Bir Damla Su, Üç Sahabiye de Nasip Olmadı

Kıssâlar

Yermuk Muhârebesi’nde, “–Ne olur bir damla su verin! Allah rızâsı için bir damla su!..” diye feryad eden yaralı üç sahabiye de nasip olmayan bir damla su...

Hazret-i Huzeyfe’nin anlattığı şu hâdise ashâbın son nefeste bile sergilediği ulvî ahlâk ve fazîleti aksettirmesi bakımından ne kadar câlib-i dikkattir:

ÜÇ SAHABİYE DE NASİP OLMAYAN BİR DAMLA SU

Yermuk Muhârebesi’nde idik. Çarpışmanın şiddeti geçmiş, ok ve mızrak darbeleri ile yaralanan Müslümanlar, düştükleri sıcak kumların üzerinde can vermeye başlamışlardı. Bu arada ben de bin bir güçlükle kendimi toparlayarak, amcamın oğlunu aramaya başladım. Son anlarını yaşayan yaralıların arasında biraz dolaştıktan sonra, nihâyet aradığımı buldum. Fakat ne çâre, bir kan gölü içinde yatan amcamın oğlu, göz işâretleriyle dahî zor konuşabiliyordu. Daha evvel hazırladığım su kırbasını göstererek:

“–Su istiyor musun?” dedim.

Belli ki istiyordu, çünkü dudakları harâretten âdetâ kavrulmuştu. Fakat cevap verecek mecâli yoktu. Sanki göz işâreti ile de muzdarip hâlini îmâ ediyordu.

Ben kırbanın ağzını açtım, suyu kendisine doğru uzatırken biraz ötedeki yaralıların arasından İkrime’nin sesi duyuldu:

“–Su! Su!.. Ne olur bir tek damla olsun su!..”

Amcamın oğlu Hâris, bu feryâdı duyar duymaz, kendisinden vazgeçerek göz ve kaş işâretiyle suyu hemen İkrime’ye götürmemi istedi.

Kızgın kumların üzerinde yatan şehidlerin aralarından koşa koşa İkrime’ye yetiştim ve hemen kırbamı kendisine uzattım. İkrime elini kırbaya uzatırken Iyaş’ın iniltisi duyuldu:

“–Ne olur bir damla su verin! Allah rızâsı için bir damla su!..”

## Satırlar:
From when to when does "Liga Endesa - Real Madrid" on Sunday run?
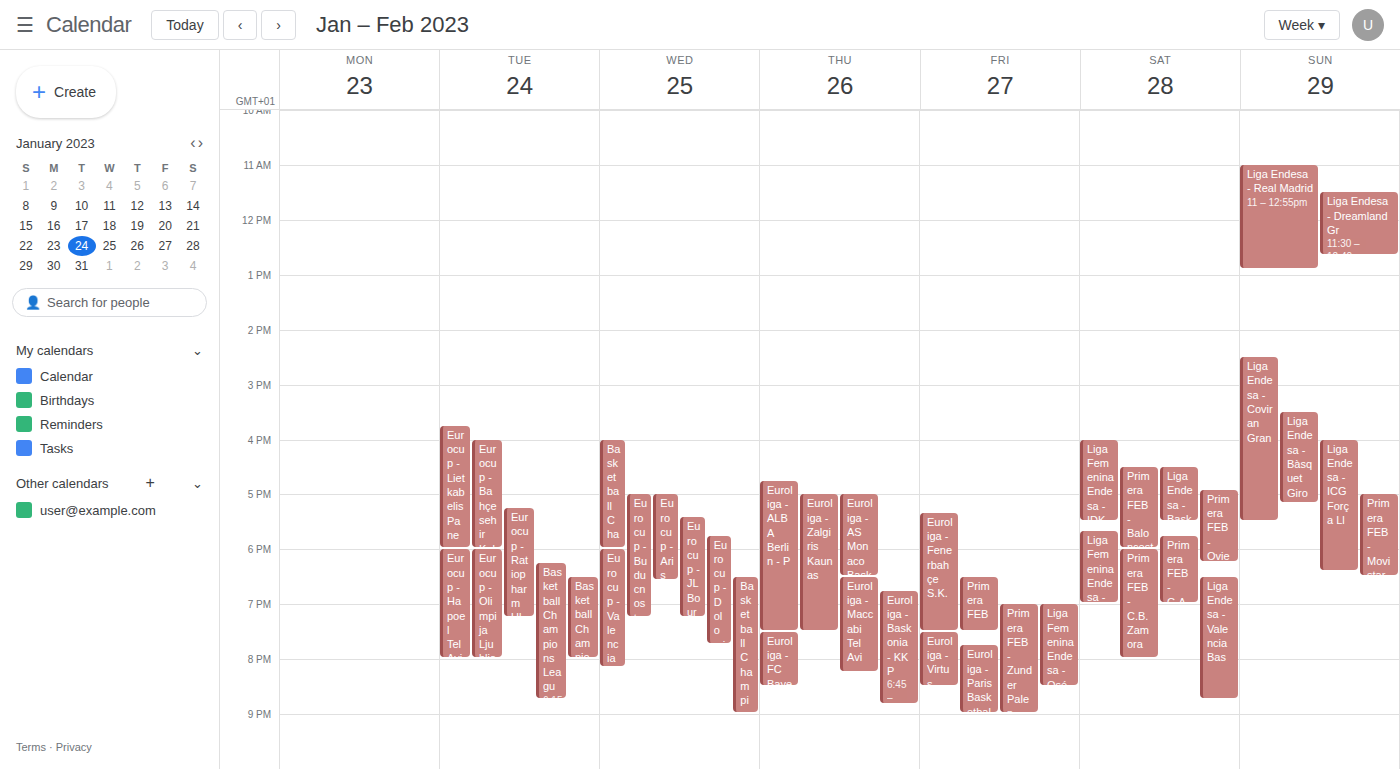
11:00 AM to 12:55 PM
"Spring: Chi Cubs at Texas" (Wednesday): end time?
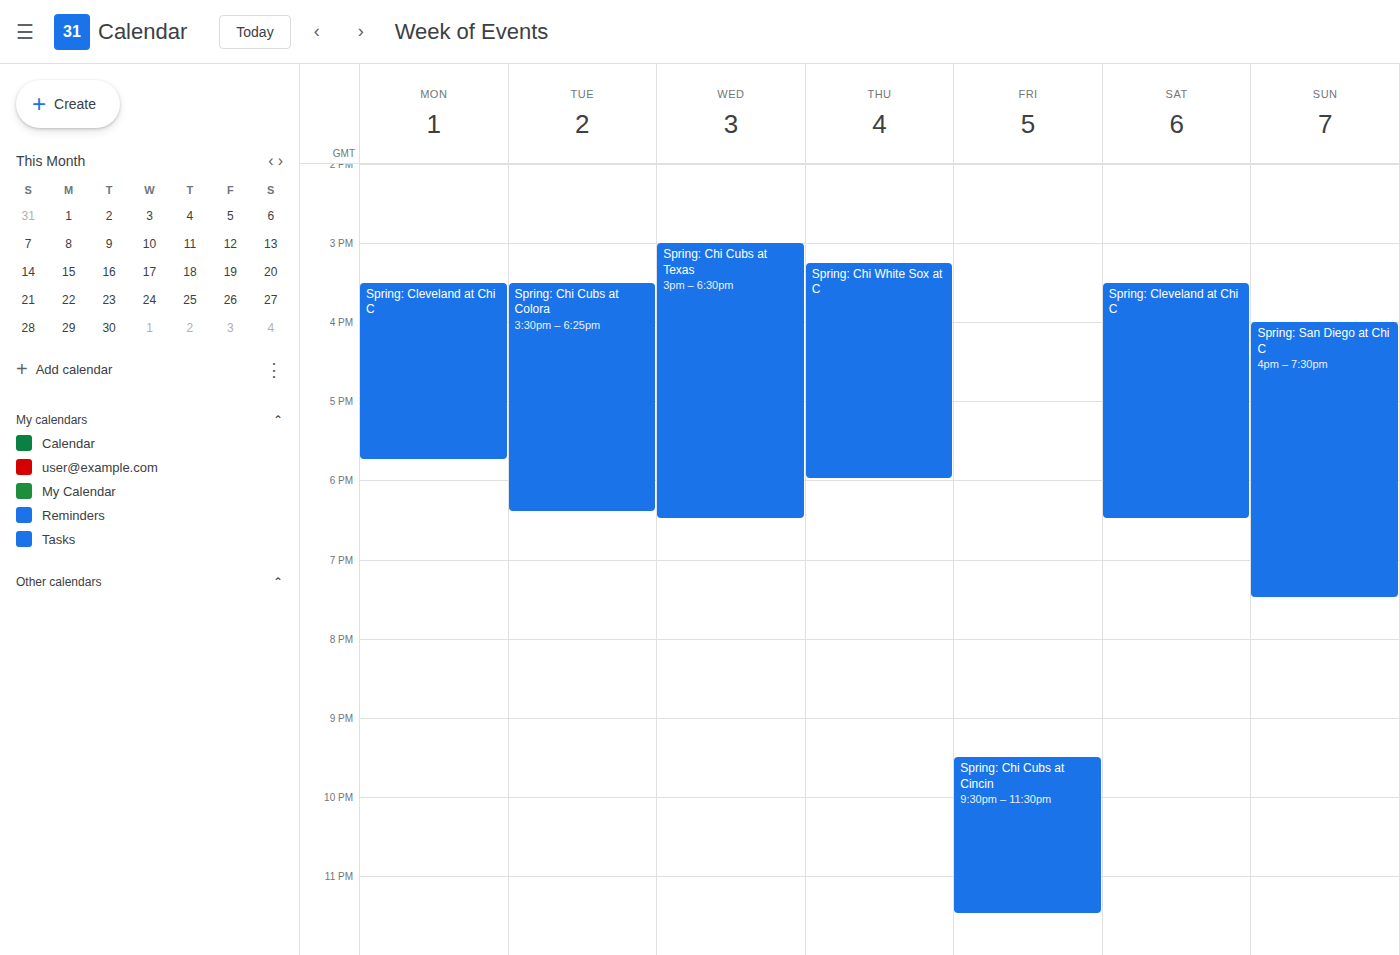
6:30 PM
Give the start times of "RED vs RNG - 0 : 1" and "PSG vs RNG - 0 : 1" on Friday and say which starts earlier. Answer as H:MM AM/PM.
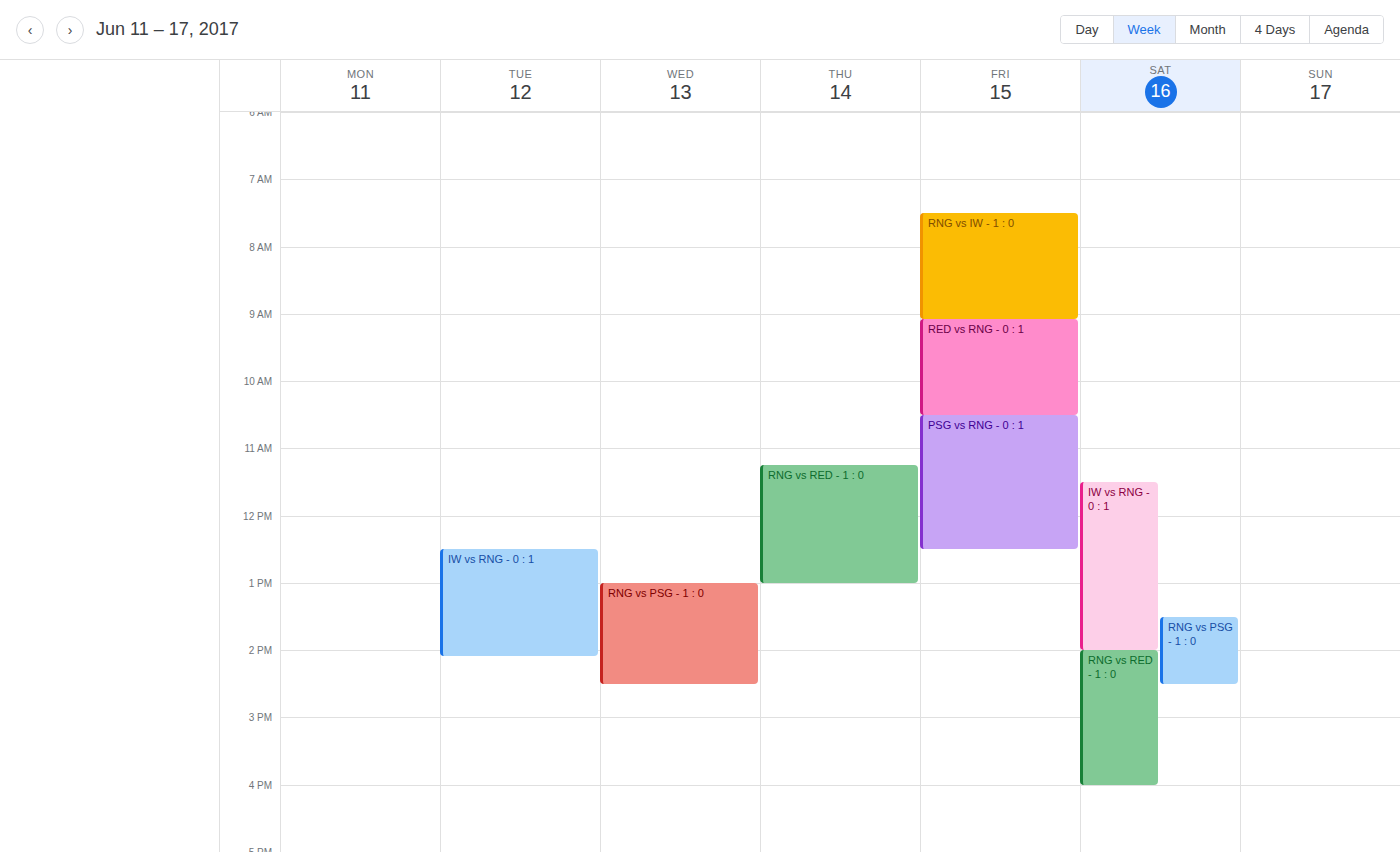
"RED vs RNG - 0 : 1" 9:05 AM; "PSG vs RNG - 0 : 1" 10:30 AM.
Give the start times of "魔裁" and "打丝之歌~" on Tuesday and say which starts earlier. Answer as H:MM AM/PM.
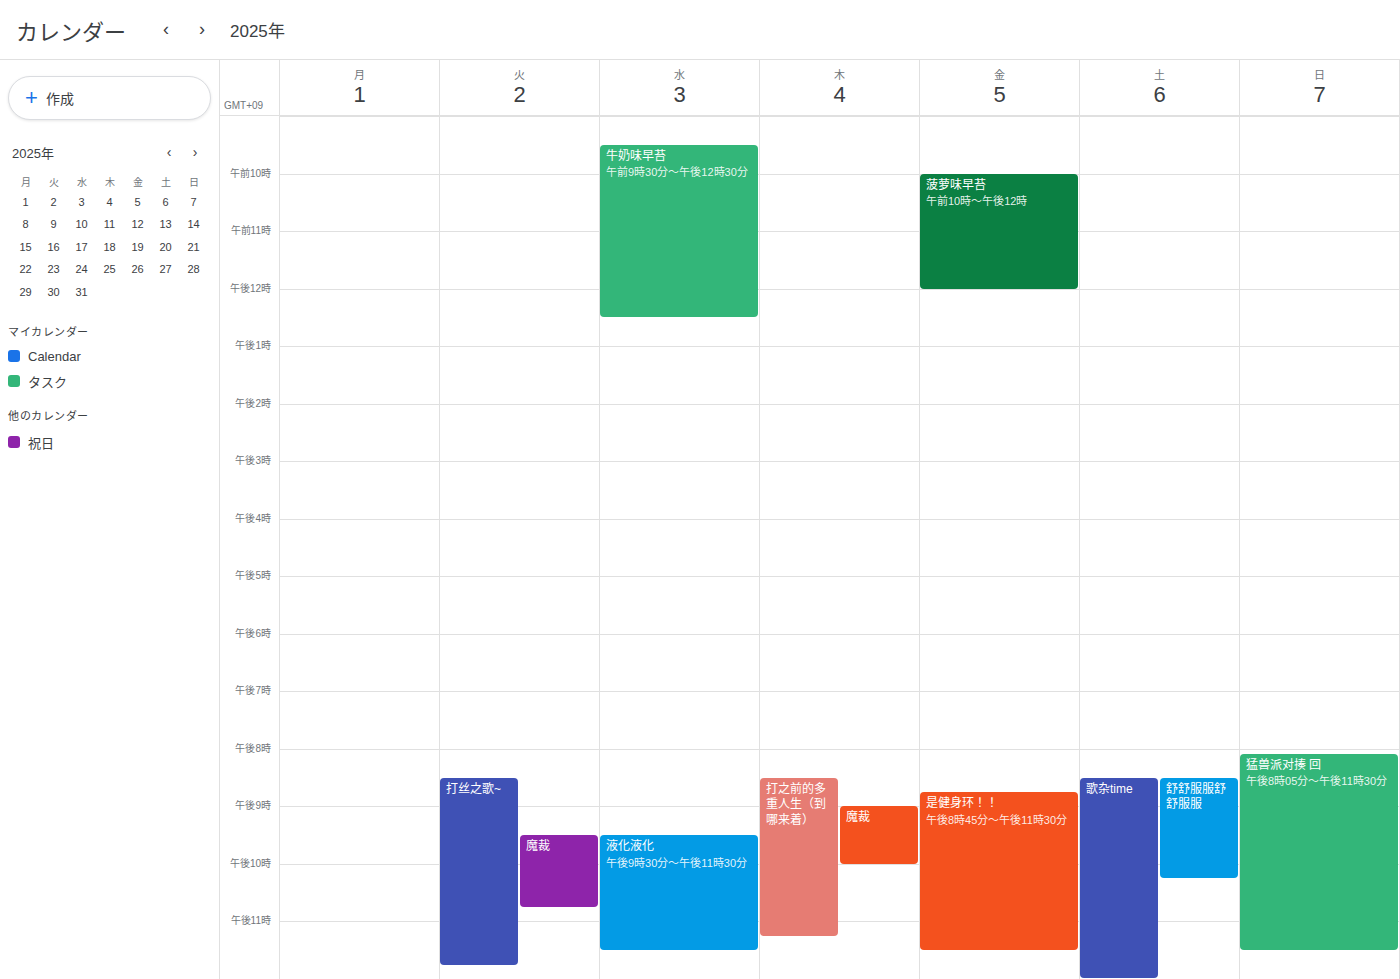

## Yapılacak İş:
Yukarıdaki Yermuk kıssasının "Belli ki istiyordu, çünkü" ile başlayıp "İkrime’ye götürmemi istedi." ile biten bölümünü hiçbir değişiklik yapmadan yazıya geçirin.

## Alıştırma Cevabı:
Belli ki istiyordu, çünkü dudakları harâretten âdetâ kavrulmuştu. Fakat cevap verecek mecâli yoktu. Sanki göz işâreti ile de muzdarip hâlini îmâ ediyordu.

Ben kırbanın ağzını açtım, suyu kendisine doğru uzatırken biraz ötedeki yaralıların arasından İkrime’nin sesi duyuldu:

“–Su! Su!.. Ne olur bir tek damla olsun su!..”

Amcamın oğlu Hâris, bu feryâdı duyar duymaz, kendisinden vazgeçerek göz ve kaş işâretiyle suyu hemen İkrime’ye götürmemi istedi.